I have bad luck with dropping these. Have about 10 of them. Anybody know of a gizmo I can put on it to make it work. I do not have the tips anymore.


----------



## Mr.Brightstar (Dec 2, 2011)

Once upon a time there was a party store in Dearborn Michigan. The owner was a mean nasty man who would give Canadian change but would not accept it. He did not like the construction guys working next-door using his bathroom. The workers would buy his pizza, soda, beer, smokes. But the owner would complain about the mess after they shopped there. There are footprints everywhere. There is dust in the air. You hillbillies smell. Not a fair and understanding person. 

So one day after not restocking the shelfs and the coolers with beer a bright joker said I got an idea. 

He filled up a empty beer can with PL-Premium glue and went to the bad mans store with a bag of empties. He went to the machine that counts and crushes empty bottles for returns. The last can he drop in was full of glue. The machine crushed the can and the glue oozed out all over the gears of the machine push the button and took the receipt to the counter to get his money. Of course there was a couple of Canadian dimes but the joker smiled and said thank you. 




Sent from my iPhone using Tapatalk


----------



## mudslingr (Jul 18, 2010)

Nice story. But if there's a hidden message, I ain't gettin' it ! :blink: Other than the "screw you old man" part.


----------



## Mr.Brightstar (Dec 2, 2011)

mudslingr said:


> Nice story. But if there's a hidden message, I ain't gettin' it ! :blink: Other than the "screw you old man" part.




No hidden message in there. I think you get it. 

The moral of the story could be take care of your customers or they'll bite you in the end. 


Sent from my iPhone using Tapatalk


----------



## mudslingr (Jul 18, 2010)

Is there a cure for my tubes in there somewhere ?


----------



## Mr.Brightstar (Dec 2, 2011)

Is their a unfair party store in your area?

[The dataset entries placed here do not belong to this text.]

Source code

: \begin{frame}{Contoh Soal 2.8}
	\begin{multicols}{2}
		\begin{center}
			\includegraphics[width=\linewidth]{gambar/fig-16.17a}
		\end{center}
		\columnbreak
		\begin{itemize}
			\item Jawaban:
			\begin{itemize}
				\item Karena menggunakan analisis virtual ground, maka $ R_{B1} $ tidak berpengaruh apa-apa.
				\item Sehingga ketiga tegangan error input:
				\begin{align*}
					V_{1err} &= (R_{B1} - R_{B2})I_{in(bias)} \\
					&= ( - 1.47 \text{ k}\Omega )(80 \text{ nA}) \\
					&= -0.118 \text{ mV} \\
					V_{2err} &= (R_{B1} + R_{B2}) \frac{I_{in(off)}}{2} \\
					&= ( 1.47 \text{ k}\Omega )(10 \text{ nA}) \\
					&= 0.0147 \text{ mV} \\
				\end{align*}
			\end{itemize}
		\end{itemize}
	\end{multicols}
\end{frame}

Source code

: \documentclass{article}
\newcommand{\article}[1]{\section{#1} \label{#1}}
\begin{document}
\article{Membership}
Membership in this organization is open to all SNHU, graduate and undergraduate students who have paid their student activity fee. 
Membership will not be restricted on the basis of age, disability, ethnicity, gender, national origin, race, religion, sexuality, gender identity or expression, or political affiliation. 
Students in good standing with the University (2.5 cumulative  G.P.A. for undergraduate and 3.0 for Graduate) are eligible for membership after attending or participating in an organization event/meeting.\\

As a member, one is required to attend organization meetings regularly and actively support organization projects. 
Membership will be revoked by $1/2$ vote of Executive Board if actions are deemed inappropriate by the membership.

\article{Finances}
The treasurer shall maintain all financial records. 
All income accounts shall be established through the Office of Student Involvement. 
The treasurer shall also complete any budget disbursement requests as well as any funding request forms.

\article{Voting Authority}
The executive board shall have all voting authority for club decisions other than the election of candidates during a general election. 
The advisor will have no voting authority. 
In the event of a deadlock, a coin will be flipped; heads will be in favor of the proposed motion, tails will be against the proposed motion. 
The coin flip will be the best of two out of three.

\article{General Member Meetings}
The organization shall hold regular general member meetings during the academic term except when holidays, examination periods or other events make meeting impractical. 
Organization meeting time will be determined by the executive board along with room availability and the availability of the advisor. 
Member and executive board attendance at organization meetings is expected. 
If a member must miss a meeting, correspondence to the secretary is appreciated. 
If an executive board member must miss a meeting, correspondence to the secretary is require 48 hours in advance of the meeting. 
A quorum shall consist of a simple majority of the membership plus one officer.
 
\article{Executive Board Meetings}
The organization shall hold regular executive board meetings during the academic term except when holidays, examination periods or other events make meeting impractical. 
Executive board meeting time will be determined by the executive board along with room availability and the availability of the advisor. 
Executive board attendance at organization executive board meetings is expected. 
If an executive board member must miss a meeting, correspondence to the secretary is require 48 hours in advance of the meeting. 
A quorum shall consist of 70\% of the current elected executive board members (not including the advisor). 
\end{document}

Sent from my iPhone using Tapatalk


----------



## mudslingr (Jul 18, 2010)

LOL Took me a minute ! Thanks for ? :thumbup:


----------



## Wimpy65 (Dec 17, 2013)

I have quart-size tubes of Green Glue that have removable ends. But, I guess those might be too big for your pint-size tubes. If you want to try one, I'd be happy to send you one.
I wonder if you could use a bulk glue tube? I have a quart-size one that I've used for Durabond. I don't know if they make a smaller one, but if this happens often, it may be worth looking into.


----------